To date, no specific antibodies have been directly associated with GSI in SLE22. Sönmez et al.23 revealed that ENA may be associated with GSI in adolescent patients with SLE. In the present study, the positivity rate of anti-SSA antibodies in patients with NLE and GSI was significantly greater than that in those without GSI, suggesting a potential association between anti-SSA and GSI in these patients. Most mothers of patients with NLE have autoimmune diseases, including SLE, although a small portion of mothers may not have any history of autoimmune diseases24,25. In the current study, the most common autoimmune disorder among the mothers of the included patients was SLE, followed by Sjogren’s syndrome, MTCD, photosensitivity symptoms, and autoantibody abnormalities. Seven mothers denied having any autoimmune diseases. Therefore, when newborns present with multiple organ involvement resembling NLE, they should be carefully evaluated, particularly for NLE, even if their mothers have no relevant history of autoimmune diseases or are negative for autoantibodies such as anti-SSA/SSB antibodies. Of note, both Sjogren’s syndrome and MTCD occurred in the mothers of patients with NLE and GSI, suggesting a potential association between these conditions and GSI in NLE.

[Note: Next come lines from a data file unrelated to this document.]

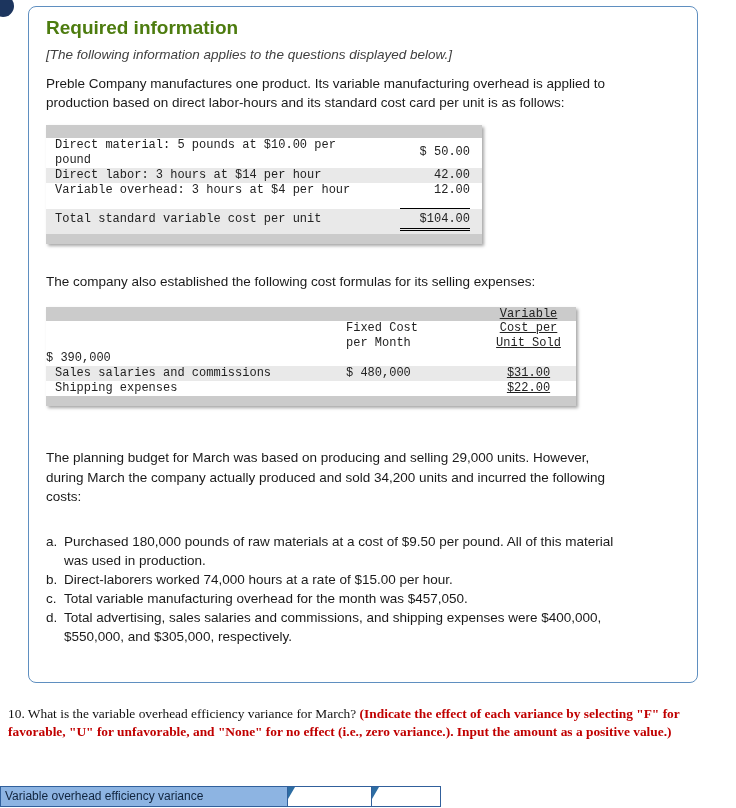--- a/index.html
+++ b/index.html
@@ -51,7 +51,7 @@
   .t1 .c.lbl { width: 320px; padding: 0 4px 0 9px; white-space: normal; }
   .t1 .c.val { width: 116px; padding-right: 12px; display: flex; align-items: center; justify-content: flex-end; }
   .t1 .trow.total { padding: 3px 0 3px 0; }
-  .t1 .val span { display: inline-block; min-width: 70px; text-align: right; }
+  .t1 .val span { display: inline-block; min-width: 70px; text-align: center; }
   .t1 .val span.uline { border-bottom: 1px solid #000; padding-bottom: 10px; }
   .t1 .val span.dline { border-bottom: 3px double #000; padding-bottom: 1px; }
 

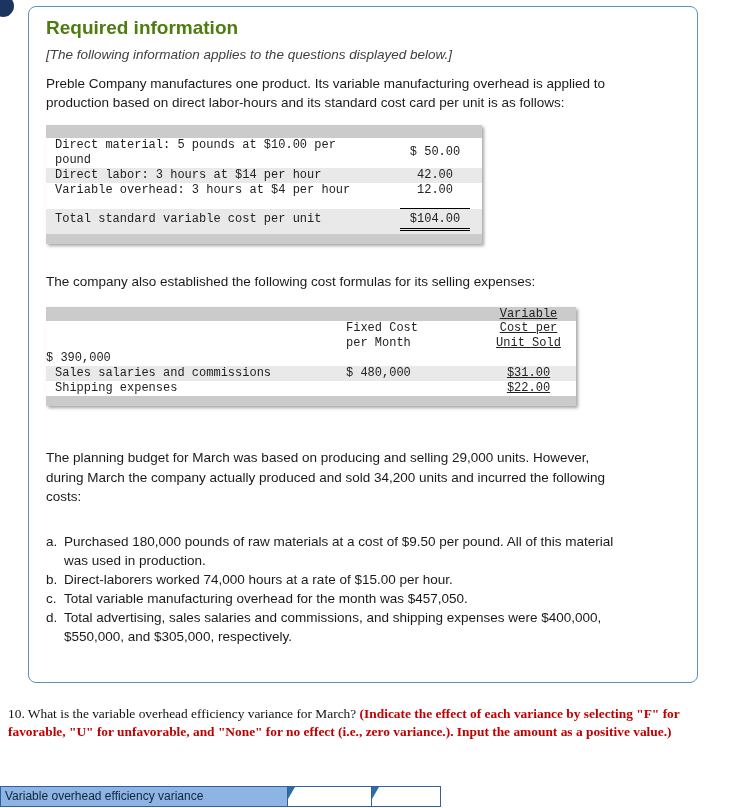--- a/index.html
+++ b/index.html
@@ -50,7 +50,7 @@
   
   .t1 .c.lbl { width: 320px; padding: 0 4px 0 9px; white-space: normal; }
   .t1 .c.val { width: 116px; padding-right: 12px; display: flex; align-items: center; justify-content: flex-end; }
-  .t1 .trow.total { padding: 3px 0 3px 0; }
+  .t1 .trow.total { padding: 12px 0 3px 0; text-decoration: underline; }
   .t1 .val span { display: inline-block; min-width: 70px; text-align: center; }
   .t1 .val span.uline { border-bottom: 1px solid #000; padding-bottom: 10px; }
   .t1 .val span.dline { border-bottom: 3px double #000; padding-bottom: 1px; }

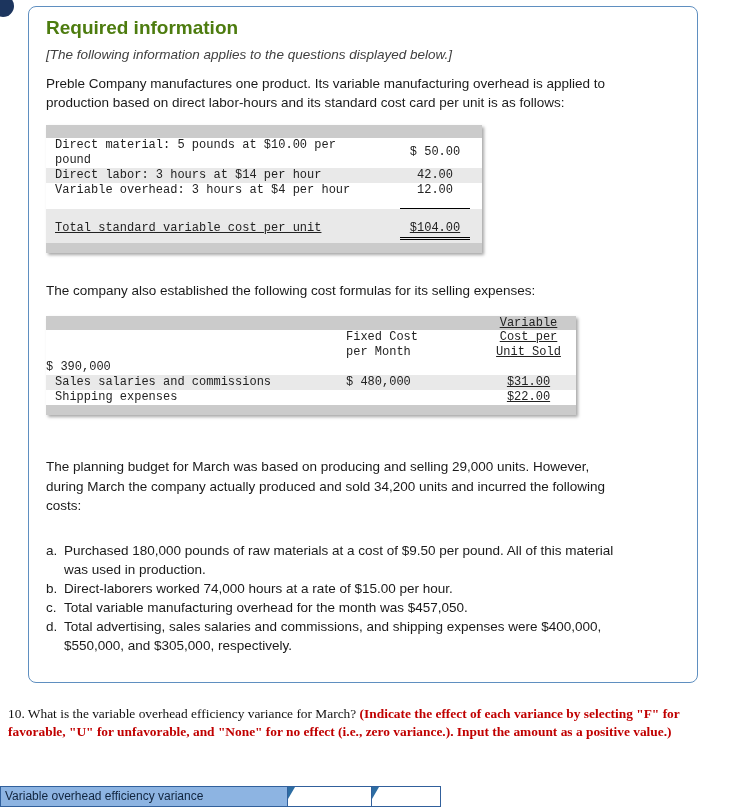--- a/index.html
+++ b/index.html
@@ -58,7 +58,7 @@
   
   .t2 .c2.lbl { width: 300px; padding-left: 9px; }
   .t2 .c2.mid { width: 135px; text-align: left; }
-  .t2 .c2.rgt { width: 95px; text-align: center; text-decoration: underline; }
+  .t2 .c2.rgt { width: 95px; text-align: right; }
 
   
   .facts { margin-top: 26px; font-size: 13.5px; line-height: 19px; }

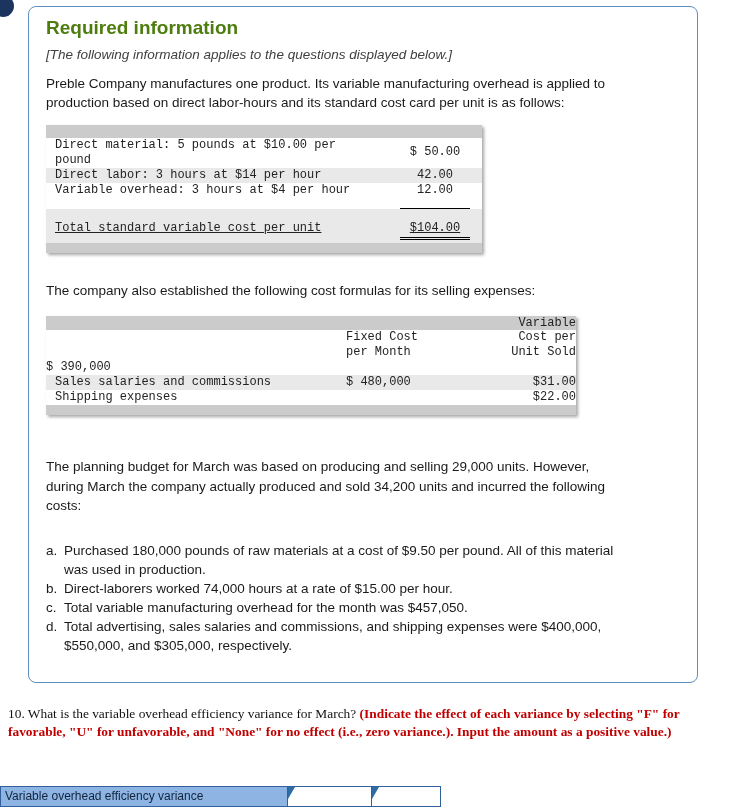--- a/index.html
+++ b/index.html
@@ -166,6 +166,7 @@
       <div class="c2 rgt">Unit Sold</div>
     </div>
     <div class="trow">
+      <div class="c2 lbl">Advertising</div>
       <div class="c2 mid">$ 390,000</div>
       <div class="c2 rgt"></div>
     </div>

The present study assessed the clinical characteristics, antibody epidemiology, and maternal history of autoimmune diseases in patients with NLE and GSI and provided relevant insights that can guide future research. However, this study has some limitations. First, this was a single-center study with a relatively small sample size, which may have introduced bias in the research conclusions. Second, neonatal conjugated hyperbilirubinemia is a common occurrence, and it remains uncertain whether all cases can be attributed to NLE. This uncertainty may have impacted the validity of the results. Third, this study was retrospective and all children did not undergo comprehensive or dynamic monitoring with abdominal and neuroimaging examinations, possibly introducing bias in the results. Therefore, in the future, multicenter, collaborative, prospective studies are warranted for more reliable data that can provide appropriate guidance for the clinical diagnosis and treatment of NLE.

Conclusions

In summary, 69.23% of patients with NLE in this study had GSI, and GSI was associated with the presence of hypocomplementemia and anti-SSA antibodies. Some patients had gastrointestinal symptoms, including FI and diarrhea, at initial presentation. Therefore, clinicians should be alert to the possibility of NLE when patients present with gastrointestinal-related phenotypes during the neonatal and infancy period, particularly when they are accompanied by a rash or dysfunction of other organ systems. Moreover, other causes of these symptoms should be excluded via detailed inquiry regarding the maternal history of autoimmune diseases and timely autoantibody testing, particularly anti-SSA/SSB antibodies.